WHAT YOU ARE ASKED TO DO. Return every line of the entries that includes the word "histopathology".

**** DATA FOR REVIEW ****

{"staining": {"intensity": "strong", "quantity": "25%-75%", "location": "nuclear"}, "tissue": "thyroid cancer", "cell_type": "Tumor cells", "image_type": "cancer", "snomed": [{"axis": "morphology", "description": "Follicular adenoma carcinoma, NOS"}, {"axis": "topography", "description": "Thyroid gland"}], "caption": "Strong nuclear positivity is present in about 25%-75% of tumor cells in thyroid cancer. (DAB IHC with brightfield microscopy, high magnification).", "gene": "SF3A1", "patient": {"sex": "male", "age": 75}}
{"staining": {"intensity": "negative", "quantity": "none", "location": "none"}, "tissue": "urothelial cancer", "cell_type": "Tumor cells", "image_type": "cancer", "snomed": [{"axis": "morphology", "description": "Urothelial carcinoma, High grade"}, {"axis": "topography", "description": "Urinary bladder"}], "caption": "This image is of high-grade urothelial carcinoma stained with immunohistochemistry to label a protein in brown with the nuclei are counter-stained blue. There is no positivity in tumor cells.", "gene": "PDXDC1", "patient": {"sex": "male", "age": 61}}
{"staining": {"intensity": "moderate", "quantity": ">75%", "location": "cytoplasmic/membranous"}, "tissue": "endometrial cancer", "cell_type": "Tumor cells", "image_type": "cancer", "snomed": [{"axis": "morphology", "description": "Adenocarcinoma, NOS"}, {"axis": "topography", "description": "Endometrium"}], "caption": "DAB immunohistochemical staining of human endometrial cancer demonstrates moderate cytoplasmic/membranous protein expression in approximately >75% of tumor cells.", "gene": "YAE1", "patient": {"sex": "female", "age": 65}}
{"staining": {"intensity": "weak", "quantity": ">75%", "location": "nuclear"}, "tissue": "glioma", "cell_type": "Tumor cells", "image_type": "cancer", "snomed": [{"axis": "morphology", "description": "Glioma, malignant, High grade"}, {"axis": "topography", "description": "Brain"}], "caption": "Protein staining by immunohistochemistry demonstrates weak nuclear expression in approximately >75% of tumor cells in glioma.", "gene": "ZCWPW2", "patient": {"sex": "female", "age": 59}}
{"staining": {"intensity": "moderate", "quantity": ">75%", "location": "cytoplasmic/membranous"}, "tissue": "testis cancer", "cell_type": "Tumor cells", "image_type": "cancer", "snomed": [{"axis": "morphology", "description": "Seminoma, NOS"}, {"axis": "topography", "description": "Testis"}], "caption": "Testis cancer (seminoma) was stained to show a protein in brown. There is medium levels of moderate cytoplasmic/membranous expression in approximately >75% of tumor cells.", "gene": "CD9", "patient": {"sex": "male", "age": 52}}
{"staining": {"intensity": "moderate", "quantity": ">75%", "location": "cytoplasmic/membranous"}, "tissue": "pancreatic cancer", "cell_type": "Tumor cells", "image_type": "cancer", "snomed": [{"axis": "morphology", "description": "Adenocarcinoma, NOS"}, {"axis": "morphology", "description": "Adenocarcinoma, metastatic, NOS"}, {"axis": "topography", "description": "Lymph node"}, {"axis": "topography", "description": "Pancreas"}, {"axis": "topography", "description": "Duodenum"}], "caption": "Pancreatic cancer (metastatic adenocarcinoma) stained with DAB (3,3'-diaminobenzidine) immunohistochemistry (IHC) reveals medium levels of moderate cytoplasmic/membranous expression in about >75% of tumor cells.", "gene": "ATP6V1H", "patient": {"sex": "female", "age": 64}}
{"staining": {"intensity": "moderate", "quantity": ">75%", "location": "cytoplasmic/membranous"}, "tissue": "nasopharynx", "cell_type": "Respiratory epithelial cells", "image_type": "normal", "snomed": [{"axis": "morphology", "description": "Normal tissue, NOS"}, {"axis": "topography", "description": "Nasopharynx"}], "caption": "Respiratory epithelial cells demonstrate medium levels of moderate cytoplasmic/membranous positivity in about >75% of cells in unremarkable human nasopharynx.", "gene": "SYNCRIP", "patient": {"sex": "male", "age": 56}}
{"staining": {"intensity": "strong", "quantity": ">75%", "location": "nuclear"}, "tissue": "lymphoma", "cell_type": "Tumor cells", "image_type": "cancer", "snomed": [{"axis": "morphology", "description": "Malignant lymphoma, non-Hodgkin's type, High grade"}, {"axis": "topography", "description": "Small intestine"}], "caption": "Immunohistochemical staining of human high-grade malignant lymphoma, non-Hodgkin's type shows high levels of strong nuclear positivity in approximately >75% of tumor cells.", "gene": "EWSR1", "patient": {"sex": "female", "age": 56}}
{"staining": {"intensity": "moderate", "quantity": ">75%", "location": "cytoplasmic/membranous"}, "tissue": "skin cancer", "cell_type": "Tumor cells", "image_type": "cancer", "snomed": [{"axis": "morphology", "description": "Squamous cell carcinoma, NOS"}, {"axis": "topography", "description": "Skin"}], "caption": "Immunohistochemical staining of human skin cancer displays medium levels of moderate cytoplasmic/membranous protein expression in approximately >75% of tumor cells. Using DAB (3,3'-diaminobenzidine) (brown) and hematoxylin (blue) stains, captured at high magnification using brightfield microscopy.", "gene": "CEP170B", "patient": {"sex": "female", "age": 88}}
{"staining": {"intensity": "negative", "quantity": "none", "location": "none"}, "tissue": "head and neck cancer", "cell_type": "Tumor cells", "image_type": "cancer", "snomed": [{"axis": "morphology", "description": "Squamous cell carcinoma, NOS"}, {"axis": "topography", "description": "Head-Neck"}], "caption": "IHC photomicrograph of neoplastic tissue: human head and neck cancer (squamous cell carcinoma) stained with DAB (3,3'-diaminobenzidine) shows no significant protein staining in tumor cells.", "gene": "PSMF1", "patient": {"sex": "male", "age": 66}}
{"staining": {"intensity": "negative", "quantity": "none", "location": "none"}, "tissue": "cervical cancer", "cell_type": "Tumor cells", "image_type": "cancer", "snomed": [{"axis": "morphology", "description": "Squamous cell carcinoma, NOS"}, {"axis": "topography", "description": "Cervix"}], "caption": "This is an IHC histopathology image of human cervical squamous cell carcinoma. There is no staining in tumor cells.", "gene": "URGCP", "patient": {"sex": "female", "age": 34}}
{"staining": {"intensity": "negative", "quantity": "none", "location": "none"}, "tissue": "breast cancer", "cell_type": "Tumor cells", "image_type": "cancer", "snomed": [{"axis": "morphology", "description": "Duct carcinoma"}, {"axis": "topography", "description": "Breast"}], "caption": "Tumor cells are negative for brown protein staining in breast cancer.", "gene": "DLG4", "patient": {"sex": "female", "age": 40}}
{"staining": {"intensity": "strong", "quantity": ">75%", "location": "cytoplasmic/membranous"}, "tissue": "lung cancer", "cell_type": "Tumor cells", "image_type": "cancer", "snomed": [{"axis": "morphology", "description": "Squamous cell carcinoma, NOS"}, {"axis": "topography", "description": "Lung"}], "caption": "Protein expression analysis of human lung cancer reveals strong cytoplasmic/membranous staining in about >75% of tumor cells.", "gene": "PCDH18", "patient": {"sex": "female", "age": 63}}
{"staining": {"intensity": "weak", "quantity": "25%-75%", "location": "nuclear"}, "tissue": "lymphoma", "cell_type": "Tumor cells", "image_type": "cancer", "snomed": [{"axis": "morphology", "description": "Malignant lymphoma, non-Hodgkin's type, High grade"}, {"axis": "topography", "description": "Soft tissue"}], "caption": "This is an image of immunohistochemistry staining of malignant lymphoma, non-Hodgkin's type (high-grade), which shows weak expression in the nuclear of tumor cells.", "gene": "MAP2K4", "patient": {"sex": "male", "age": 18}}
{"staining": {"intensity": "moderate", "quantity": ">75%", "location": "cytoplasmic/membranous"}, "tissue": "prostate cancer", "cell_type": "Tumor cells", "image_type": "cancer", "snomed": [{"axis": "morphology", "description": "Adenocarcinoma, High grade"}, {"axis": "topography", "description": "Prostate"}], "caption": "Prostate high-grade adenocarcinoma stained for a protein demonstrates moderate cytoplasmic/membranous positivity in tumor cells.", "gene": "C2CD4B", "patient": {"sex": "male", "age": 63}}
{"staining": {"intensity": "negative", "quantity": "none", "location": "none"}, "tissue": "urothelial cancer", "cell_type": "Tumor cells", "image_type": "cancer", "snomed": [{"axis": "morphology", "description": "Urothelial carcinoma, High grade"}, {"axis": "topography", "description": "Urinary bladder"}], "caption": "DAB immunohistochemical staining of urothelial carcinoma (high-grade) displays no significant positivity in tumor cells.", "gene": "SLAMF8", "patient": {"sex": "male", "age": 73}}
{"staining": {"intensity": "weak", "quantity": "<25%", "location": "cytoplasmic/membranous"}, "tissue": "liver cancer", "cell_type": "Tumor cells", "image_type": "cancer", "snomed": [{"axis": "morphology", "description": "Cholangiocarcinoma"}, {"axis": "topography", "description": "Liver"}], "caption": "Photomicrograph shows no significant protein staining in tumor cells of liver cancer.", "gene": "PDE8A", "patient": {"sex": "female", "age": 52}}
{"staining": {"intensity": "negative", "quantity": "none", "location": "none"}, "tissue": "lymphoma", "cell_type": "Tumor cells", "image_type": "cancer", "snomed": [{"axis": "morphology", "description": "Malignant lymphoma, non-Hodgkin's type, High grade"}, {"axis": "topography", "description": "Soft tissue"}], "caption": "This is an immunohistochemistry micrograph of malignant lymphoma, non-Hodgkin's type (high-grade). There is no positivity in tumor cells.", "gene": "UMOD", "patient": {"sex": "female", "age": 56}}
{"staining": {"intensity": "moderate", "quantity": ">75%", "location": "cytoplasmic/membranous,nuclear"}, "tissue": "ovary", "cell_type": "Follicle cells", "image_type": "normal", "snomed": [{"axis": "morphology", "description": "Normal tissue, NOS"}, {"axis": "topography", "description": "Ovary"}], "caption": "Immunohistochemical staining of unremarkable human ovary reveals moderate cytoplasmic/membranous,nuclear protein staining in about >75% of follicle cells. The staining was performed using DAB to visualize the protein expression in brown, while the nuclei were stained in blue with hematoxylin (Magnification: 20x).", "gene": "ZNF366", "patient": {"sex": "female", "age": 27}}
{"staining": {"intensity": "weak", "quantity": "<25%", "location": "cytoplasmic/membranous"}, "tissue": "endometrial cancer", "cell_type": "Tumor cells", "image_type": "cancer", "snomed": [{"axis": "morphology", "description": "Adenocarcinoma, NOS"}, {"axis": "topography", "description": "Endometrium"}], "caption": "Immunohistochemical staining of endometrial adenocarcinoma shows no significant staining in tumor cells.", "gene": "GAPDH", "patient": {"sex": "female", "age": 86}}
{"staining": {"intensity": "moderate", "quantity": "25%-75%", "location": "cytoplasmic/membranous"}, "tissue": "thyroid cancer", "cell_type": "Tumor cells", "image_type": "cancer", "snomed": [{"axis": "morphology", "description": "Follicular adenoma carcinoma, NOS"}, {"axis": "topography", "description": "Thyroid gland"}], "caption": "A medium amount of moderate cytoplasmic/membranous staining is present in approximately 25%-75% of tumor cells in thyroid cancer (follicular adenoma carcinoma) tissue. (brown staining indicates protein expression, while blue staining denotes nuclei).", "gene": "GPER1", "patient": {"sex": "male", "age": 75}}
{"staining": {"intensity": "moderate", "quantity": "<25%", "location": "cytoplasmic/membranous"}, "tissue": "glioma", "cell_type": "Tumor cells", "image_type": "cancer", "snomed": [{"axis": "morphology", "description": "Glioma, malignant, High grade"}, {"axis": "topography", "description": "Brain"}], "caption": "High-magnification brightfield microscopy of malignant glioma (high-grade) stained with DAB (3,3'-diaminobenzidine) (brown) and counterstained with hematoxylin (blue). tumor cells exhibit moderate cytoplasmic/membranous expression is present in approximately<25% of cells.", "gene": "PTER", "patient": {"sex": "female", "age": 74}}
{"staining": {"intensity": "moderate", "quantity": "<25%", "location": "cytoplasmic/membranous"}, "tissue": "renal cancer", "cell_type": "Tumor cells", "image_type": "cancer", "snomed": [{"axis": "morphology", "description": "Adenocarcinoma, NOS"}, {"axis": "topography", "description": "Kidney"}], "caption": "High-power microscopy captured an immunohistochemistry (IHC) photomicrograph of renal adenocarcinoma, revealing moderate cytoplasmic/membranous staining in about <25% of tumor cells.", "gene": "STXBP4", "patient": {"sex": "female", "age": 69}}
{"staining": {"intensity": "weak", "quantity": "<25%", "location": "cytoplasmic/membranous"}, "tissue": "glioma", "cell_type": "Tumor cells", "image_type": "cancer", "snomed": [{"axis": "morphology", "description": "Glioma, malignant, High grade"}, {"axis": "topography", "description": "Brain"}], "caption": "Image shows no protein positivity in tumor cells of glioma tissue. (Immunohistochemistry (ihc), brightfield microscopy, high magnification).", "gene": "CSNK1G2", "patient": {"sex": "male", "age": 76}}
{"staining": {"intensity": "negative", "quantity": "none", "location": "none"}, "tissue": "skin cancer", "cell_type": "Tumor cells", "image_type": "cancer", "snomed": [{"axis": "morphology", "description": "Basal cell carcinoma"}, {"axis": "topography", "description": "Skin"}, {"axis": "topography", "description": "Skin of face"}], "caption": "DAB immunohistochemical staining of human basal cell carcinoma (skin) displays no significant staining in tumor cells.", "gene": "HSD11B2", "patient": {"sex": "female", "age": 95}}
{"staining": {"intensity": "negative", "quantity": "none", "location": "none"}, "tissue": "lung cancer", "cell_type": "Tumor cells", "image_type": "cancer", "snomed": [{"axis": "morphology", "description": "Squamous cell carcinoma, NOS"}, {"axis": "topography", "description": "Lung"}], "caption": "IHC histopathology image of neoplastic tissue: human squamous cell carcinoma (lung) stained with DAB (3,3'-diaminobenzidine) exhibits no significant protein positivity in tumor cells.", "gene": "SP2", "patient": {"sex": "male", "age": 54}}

****

RESPONSE FOR THIS EXERCISE.
{"staining": {"intensity": "negative", "quantity": "none", "location": "none"}, "tissue": "cervical cancer", "cell_type": "Tumor cells", "image_type": "cancer", "snomed": [{"axis": "morphology", "description": "Squamous cell carcinoma, NOS"}, {"axis": "topography", "description": "Cervix"}], "caption": "This is an IHC histopathology image of human cervical squamous cell carcinoma. There is no staining in tumor cells.", "gene": "URGCP", "patient": {"sex": "female", "age": 34}}
{"staining": {"intensity": "negative", "quantity": "none", "location": "none"}, "tissue": "lung cancer", "cell_type": "Tumor cells", "image_type": "cancer", "snomed": [{"axis": "morphology", "description": "Squamous cell carcinoma, NOS"}, {"axis": "topography", "description": "Lung"}], "caption": "IHC histopathology image of neoplastic tissue: human squamous cell carcinoma (lung) stained with DAB (3,3'-diaminobenzidine) exhibits no significant protein positivity in tumor cells.", "gene": "SP2", "patient": {"sex": "male", "age": 54}}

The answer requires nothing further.